= Arches Rail Trail =

Illinois 4.8km trail

The Arches Rail Trail is a 3.0 mi rail trail from Hillsboro, Illinois to Butler, Illinois in Butler Grove Township in central Montgomery County.

The trail occupies part of what was the Terre Haute & Alton, an 1850s railroad built to connect the state of Indiana with the Mississippi River port of Alton. After a numerous series of mergers and consolidations, the trackage eventually became part of the New York Central system before being completely abandoned in the late 1960s. A three-mile section of the former railroad track was acquired by a local citizen, Conrad Kee, who is credited with saving the right-of-way for future trail use. Montgomery County purchased the linear property from Kee in 2007.

==Current status==
After redevelopment, the trail was reopened to the public in October 2012. It was named "Arches Rail Trail" in honor of two bridges, built of cut limestone by stonemasons in the 1850s, that carried the railroad over tributary creeks of the Kaskaskia River.
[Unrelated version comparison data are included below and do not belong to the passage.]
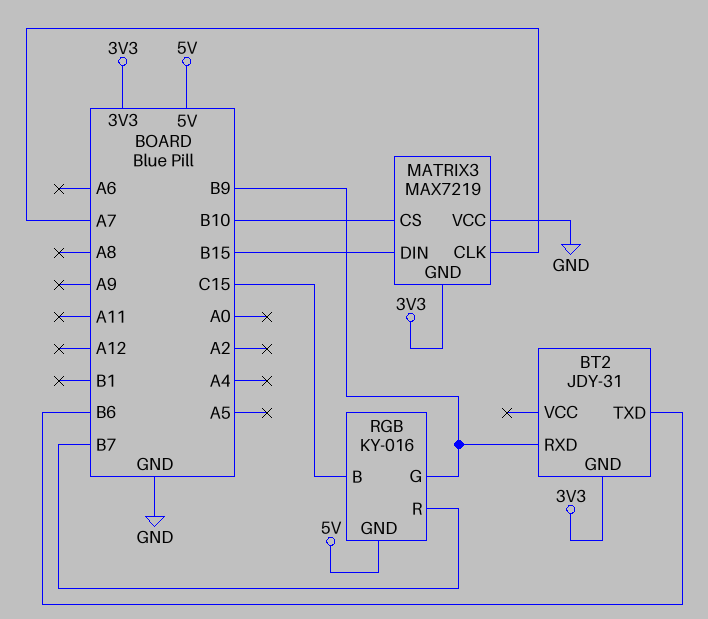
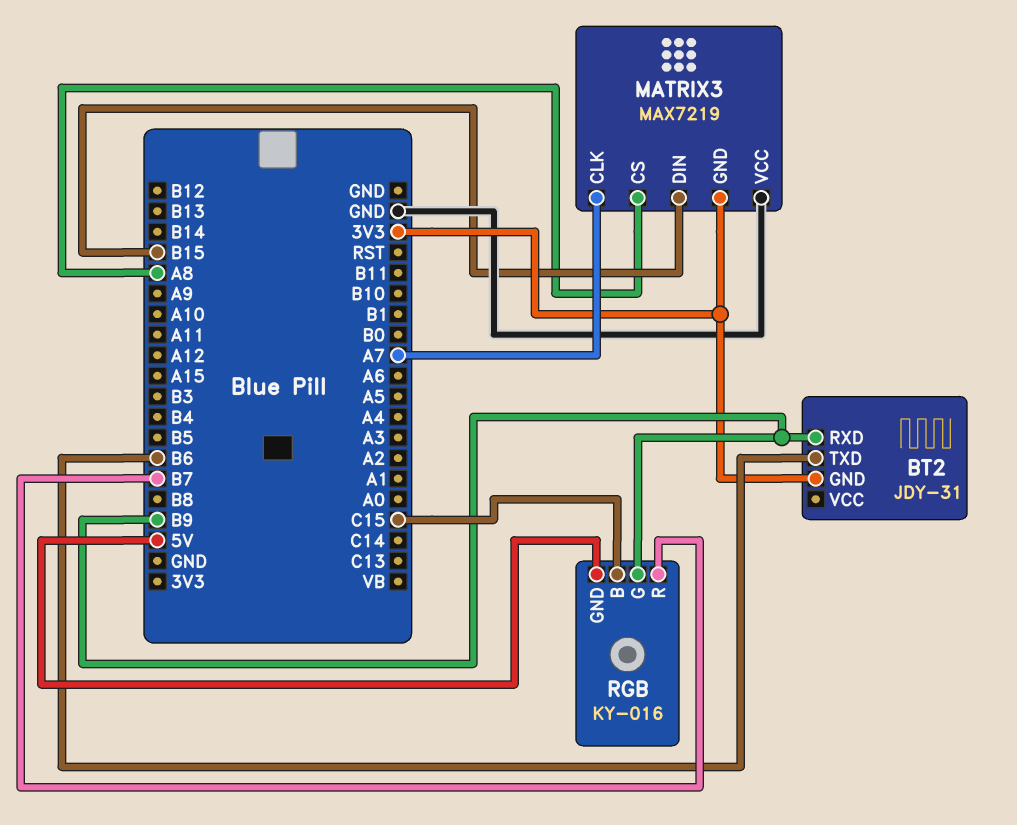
MATRIX3 pin CS: B10 -> A8

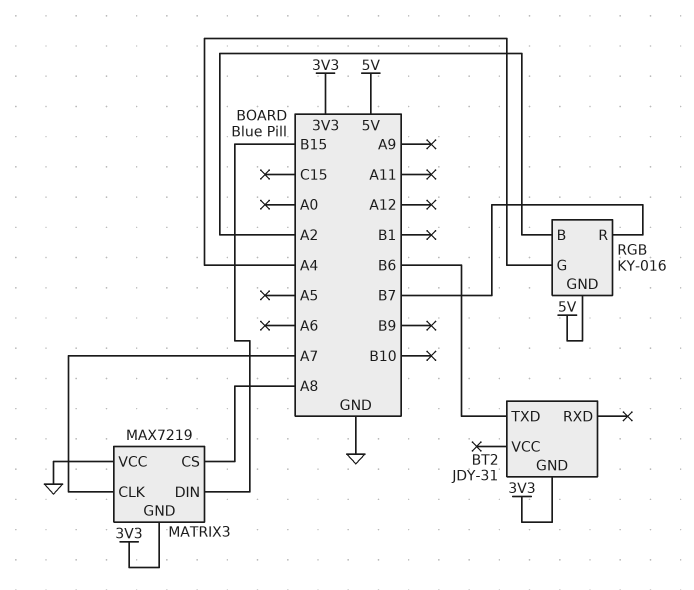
BT2 pin RXD: B9 -> none
RGB pin B: C15 -> A2
RGB pin G: B9 -> A4

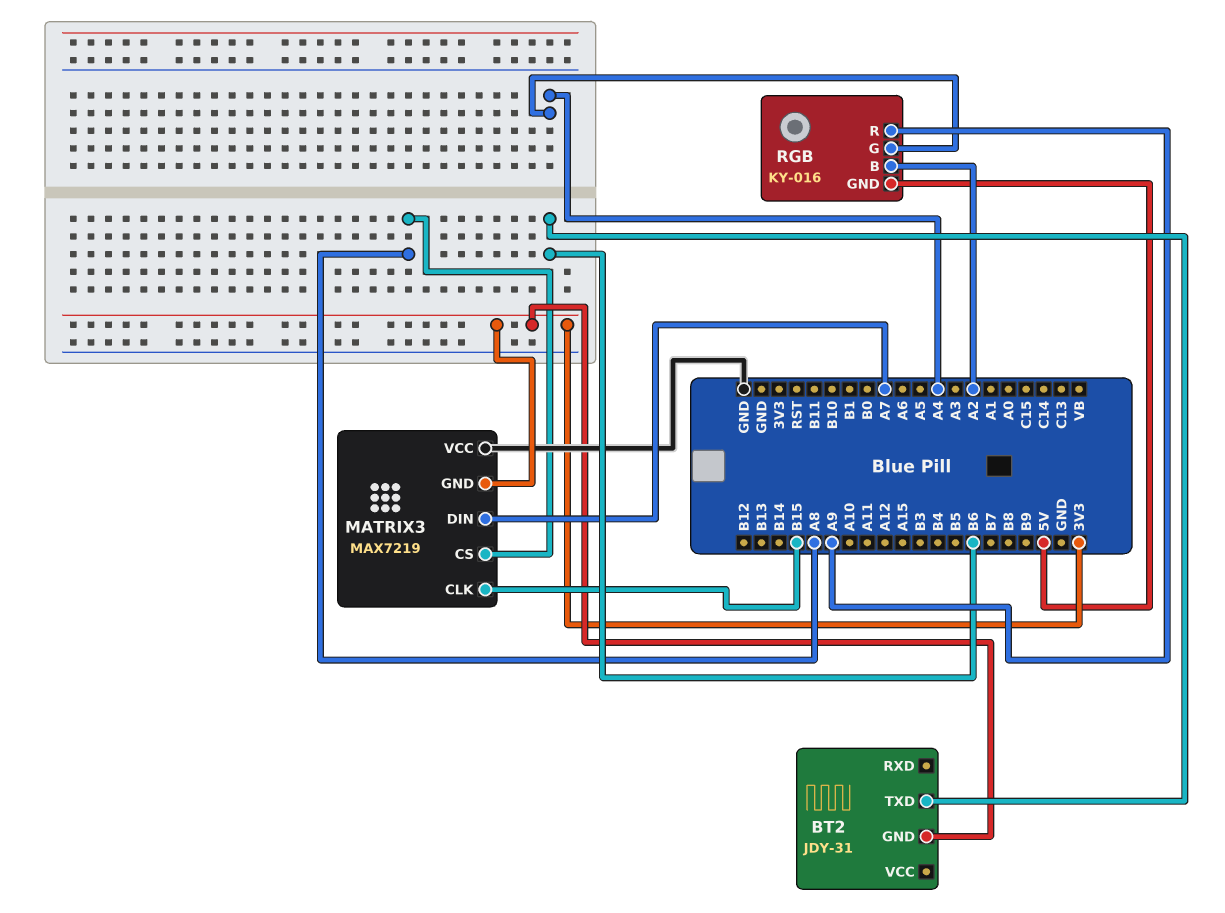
MATRIX3 pin CLK: A7 -> B15
MATRIX3 pin DIN: B15 -> A7
RGB pin R: B7 -> A9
The trail is maintained by the Montgomery County Natural Area Guardians.

As of the 2010s the trail right-of-way has been out of commercial use for half a century, and woodland life has been allowed to regrow. The soil on both sides of the trail is sandy and well-drained, with water not far down for trees with tap roots. A canopy of tall trees, including black walnuts, arches over the trail.